= Judiciary of Anambra State =

The Judiciary of Anambra State in Nigeria comprises the Anambra State High Court as the state highest court and many lower courts. The judiciary is the third arm of the Anambra State Government and it is headed by a Chief Judge who is also the Chairman of the Anambra State Judicial Service Commission.

==History==
The Anambra State Judiciary is the third arm of the government of Anambra State. It was established on 27 August 1991 following the creation of the state. The Judiciary consists of the Anambra State High Court of Justice, the Magistrate Court of Anambra State, the Customary Courts of Anambra State and the Judicial Service Commission of Anambra State. They are constitutionally vested with the duty of administering the law and justice in the state level. The arm is headed by the Chief Judge of Anambra State, who is the head of courts in the state and the Chairman of the Judicial Service Commission. The Court seat and headquarters of the Judiciary is the Anthony I. Iguh High Court Complex in Awka, the state capital.

== Courts ==
=== High Court ===
The Anambra State High Court consists of a Chief Judge and ten Associate Justices of the state's ten judicial divisions.

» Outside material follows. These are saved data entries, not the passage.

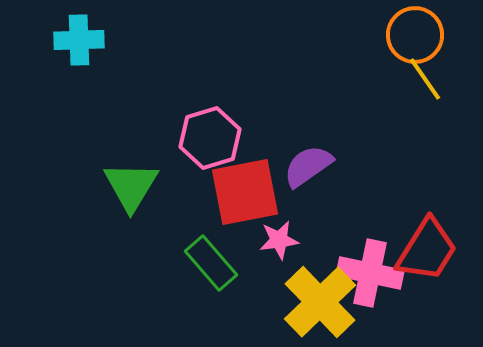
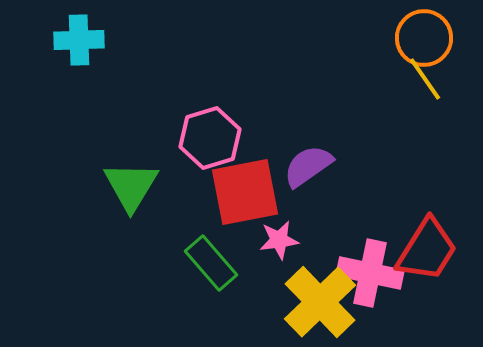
orange circle: moved 9 px right, 3 px down
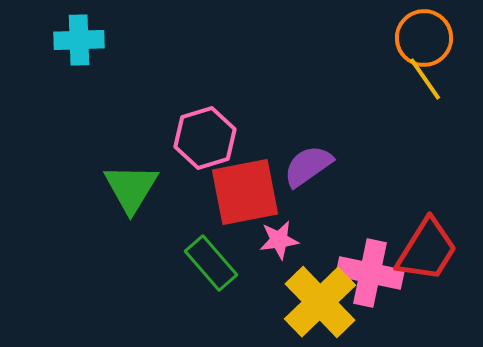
pink hexagon: moved 5 px left
green triangle: moved 2 px down
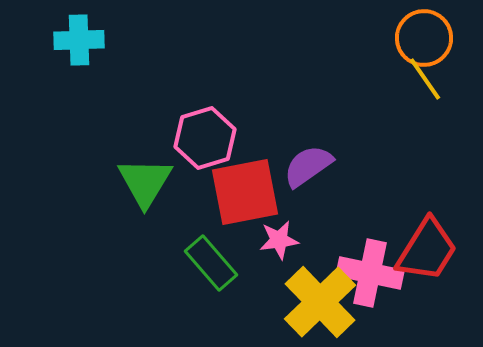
green triangle: moved 14 px right, 6 px up
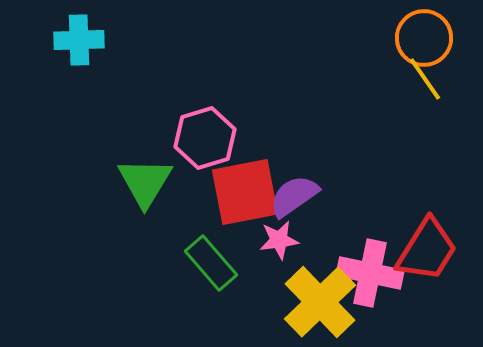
purple semicircle: moved 14 px left, 30 px down
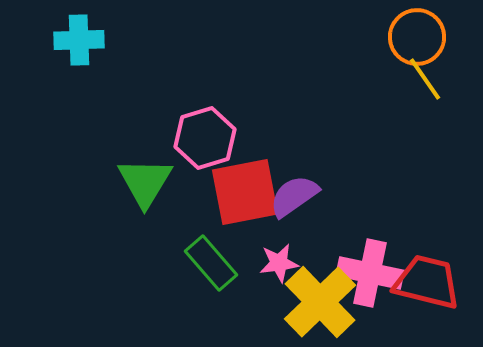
orange circle: moved 7 px left, 1 px up
pink star: moved 23 px down
red trapezoid: moved 32 px down; rotated 108 degrees counterclockwise
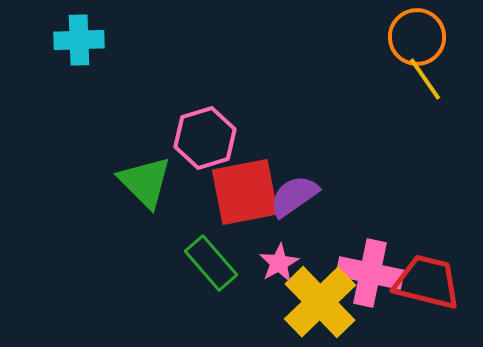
green triangle: rotated 16 degrees counterclockwise
pink star: rotated 21 degrees counterclockwise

All are appointed by the Governor with the recommendation of the National Judicial Council and confirmation by the State Senate.

The High Court is the superior court of record in the state. It receives cases per the 1999 Constitution of Nigeria, as amended in 2011, from lower courts: Writ Magistrates Courts and Customary Courts. There are  thirty four Customary Courts across the twenty one Local Government Areas of Anambra State.